12 Aug 2008
U.S.: Russia to topple Georgian regime
According to U.S. Ambassador to the U.N. Zalmay Khalilzad, Russia is seeking “regime change” in Georgia.
He said that during a phone conversation with Secretary of State Condoleezza Rice Russian Foreign Secretary Sergei Lavrov said Georgian President Mikhail Saakashvili “must go.”
Now that’s a charge that’s easily deniable, especially considering it concerns a statement made during a confidential conversation between diplomats. However, the fact that Russia’s ambassador to the U.N. Vitaly Churkin justified the reasoning behind toppling the Saakashvili regime, is rather troubling.
[. . .] Churkin said some leaders “become an obstacle” to their own people, and “some situations take courageous decisions with regard to the political future.”
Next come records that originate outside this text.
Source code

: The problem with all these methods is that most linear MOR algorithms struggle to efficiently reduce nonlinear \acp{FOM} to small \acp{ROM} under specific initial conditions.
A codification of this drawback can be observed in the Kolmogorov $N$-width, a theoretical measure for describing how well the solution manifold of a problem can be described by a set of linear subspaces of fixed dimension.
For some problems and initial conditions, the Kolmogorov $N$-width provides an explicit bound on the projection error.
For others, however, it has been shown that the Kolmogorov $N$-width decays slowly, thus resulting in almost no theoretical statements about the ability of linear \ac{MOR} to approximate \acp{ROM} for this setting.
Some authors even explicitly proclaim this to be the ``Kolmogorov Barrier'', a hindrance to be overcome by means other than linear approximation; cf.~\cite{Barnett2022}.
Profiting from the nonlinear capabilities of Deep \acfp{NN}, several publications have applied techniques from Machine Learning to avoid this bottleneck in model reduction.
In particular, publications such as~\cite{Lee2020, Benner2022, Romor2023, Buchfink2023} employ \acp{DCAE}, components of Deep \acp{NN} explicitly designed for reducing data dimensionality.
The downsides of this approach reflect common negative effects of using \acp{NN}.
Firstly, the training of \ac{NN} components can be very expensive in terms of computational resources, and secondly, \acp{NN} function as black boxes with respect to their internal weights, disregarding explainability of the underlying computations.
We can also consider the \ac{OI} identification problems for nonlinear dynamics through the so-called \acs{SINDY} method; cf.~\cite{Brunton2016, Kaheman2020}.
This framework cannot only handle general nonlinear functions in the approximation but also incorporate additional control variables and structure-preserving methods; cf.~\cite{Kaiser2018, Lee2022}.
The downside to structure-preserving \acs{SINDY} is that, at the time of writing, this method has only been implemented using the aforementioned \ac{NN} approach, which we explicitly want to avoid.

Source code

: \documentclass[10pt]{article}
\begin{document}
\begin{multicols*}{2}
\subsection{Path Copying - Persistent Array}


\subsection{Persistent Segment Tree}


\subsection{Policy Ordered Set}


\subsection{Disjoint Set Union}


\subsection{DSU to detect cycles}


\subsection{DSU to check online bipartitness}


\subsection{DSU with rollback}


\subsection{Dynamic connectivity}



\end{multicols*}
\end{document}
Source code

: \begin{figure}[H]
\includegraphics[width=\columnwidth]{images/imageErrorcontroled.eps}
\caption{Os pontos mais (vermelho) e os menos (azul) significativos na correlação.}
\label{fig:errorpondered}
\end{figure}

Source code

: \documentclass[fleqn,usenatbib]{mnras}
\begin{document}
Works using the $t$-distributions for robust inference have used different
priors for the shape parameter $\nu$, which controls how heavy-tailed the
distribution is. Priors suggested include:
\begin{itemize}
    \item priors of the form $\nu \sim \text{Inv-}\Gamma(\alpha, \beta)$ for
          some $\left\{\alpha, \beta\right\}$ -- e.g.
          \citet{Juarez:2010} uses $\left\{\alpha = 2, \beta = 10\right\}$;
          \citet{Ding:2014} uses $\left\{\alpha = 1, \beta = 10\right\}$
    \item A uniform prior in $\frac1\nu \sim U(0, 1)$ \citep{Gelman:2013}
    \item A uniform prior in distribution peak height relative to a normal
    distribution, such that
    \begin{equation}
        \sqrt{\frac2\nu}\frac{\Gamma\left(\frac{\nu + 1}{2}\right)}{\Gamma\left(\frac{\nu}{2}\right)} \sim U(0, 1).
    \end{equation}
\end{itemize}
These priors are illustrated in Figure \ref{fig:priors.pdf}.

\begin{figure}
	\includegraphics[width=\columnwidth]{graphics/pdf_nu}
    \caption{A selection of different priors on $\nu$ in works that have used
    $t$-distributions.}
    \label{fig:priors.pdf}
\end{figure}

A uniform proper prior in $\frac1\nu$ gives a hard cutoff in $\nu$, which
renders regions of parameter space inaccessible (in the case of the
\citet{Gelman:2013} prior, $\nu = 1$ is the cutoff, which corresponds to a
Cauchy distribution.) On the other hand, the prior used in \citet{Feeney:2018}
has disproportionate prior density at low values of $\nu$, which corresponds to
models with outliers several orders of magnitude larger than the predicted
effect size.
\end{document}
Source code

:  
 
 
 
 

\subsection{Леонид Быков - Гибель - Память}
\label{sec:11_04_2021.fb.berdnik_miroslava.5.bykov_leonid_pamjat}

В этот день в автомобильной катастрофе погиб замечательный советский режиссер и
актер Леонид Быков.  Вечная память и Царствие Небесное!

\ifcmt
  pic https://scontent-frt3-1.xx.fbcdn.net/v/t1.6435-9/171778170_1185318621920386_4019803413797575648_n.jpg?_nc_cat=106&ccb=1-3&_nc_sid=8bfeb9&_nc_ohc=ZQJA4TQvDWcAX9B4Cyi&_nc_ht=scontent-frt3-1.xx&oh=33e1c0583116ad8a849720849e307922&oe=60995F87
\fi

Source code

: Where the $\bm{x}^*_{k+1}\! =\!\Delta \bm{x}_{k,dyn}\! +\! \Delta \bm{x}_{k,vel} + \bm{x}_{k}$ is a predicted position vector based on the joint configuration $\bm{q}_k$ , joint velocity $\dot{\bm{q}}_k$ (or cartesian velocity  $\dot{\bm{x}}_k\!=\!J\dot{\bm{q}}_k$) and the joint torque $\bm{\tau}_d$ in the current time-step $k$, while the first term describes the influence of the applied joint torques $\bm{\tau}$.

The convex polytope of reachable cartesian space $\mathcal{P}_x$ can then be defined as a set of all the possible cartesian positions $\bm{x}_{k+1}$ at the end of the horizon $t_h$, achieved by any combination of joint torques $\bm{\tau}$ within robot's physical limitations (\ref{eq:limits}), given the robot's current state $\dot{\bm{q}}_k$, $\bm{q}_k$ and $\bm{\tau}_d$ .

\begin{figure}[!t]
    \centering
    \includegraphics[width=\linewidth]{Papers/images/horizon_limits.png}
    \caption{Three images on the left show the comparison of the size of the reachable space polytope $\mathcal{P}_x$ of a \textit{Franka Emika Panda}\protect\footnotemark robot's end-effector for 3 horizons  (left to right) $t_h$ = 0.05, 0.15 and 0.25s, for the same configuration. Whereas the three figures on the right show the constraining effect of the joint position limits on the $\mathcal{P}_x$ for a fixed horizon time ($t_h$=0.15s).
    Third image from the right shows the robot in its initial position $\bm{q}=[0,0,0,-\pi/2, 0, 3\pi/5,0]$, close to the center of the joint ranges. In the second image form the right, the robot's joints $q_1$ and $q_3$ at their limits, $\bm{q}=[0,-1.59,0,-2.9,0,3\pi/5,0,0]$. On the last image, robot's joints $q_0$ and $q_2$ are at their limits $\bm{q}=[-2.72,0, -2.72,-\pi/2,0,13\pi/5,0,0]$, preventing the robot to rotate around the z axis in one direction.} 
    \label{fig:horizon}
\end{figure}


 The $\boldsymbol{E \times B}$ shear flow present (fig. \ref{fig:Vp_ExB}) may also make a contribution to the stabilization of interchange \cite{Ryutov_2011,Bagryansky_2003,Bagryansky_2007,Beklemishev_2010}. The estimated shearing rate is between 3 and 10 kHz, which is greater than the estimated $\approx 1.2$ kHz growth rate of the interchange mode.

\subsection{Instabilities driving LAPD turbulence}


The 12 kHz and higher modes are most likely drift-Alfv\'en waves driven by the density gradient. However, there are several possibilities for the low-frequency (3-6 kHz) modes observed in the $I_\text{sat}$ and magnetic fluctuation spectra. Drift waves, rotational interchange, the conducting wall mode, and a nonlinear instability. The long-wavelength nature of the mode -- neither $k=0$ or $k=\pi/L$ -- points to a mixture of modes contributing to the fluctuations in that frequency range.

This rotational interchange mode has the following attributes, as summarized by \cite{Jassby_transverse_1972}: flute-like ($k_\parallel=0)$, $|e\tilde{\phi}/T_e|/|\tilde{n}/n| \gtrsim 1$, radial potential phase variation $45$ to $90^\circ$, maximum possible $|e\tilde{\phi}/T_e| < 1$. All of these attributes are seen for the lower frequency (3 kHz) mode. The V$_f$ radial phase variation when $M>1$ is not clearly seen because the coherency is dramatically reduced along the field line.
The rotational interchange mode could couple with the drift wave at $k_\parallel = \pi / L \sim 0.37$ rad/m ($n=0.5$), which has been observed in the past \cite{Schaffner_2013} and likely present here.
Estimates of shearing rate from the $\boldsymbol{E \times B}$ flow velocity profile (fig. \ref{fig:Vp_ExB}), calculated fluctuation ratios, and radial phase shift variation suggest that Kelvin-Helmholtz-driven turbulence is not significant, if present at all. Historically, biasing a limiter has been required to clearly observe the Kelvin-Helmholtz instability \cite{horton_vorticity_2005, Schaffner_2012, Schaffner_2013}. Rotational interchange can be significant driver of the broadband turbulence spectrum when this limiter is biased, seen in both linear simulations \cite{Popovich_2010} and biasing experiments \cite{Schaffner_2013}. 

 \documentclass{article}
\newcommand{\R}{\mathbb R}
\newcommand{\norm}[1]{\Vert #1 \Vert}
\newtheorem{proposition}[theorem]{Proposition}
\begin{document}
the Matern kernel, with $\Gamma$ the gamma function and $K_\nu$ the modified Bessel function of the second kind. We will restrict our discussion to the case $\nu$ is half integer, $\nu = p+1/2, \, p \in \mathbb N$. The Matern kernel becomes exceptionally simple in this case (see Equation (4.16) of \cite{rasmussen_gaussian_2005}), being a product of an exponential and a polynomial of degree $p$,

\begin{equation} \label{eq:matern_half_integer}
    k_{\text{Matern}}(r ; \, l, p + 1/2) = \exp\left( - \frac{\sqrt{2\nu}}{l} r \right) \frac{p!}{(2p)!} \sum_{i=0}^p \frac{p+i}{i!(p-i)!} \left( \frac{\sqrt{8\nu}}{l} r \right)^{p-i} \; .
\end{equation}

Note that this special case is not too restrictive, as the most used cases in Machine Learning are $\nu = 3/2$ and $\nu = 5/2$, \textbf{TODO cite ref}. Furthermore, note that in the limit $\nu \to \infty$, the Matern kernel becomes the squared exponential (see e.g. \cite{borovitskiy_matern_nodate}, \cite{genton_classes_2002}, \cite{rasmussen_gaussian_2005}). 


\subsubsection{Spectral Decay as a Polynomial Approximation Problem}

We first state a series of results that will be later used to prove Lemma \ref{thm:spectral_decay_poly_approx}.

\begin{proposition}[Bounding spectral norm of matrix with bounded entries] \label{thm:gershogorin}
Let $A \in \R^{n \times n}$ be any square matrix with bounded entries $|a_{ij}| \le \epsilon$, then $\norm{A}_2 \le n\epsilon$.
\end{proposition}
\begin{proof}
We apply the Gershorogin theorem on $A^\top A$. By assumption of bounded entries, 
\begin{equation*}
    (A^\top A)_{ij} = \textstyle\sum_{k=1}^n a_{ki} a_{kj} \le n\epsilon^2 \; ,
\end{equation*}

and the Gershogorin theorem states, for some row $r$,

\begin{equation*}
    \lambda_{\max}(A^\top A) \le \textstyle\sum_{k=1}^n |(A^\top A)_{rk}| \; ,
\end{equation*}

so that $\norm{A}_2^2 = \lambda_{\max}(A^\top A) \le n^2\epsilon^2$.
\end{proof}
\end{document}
“Sometimes there are democratically elected or semi-democratically elected leaders who do things which create grave problems for their countries,” Churkin told reporters after the meeting. “So sometimes, those leaders should contemplate how useful they have become to their people.”
I had long suspected Russia would use this recent violence to as a pretext to take down the Saakashvili regime altogether, but its now clear that doing so would greatly isolate the Russian government.
Russia’s made their point, they’ve taken back South Ossetia, they’ve battered Georgia’s Western-trained and overachieving military, they don’t need to rub it in the faces of the world–especially if it means taking down an American ally and rebuilding it in Russia’s own image.
The West clearly still doesn’t know how to react to this crisis, but it will become increasingly hard to find any type amicable settlement if Russia doesn’t accept Georgia’s request for a cease-fire and restrain itself from doing what it has fantasized about doing ever since the Rose Revolution.
If Russia has any interest in dissuading those who believe Russia wants to reinstate its hegemonic influence in its region and bomb all those who disagree, they have to stand down now. This is Russia’s crossroads.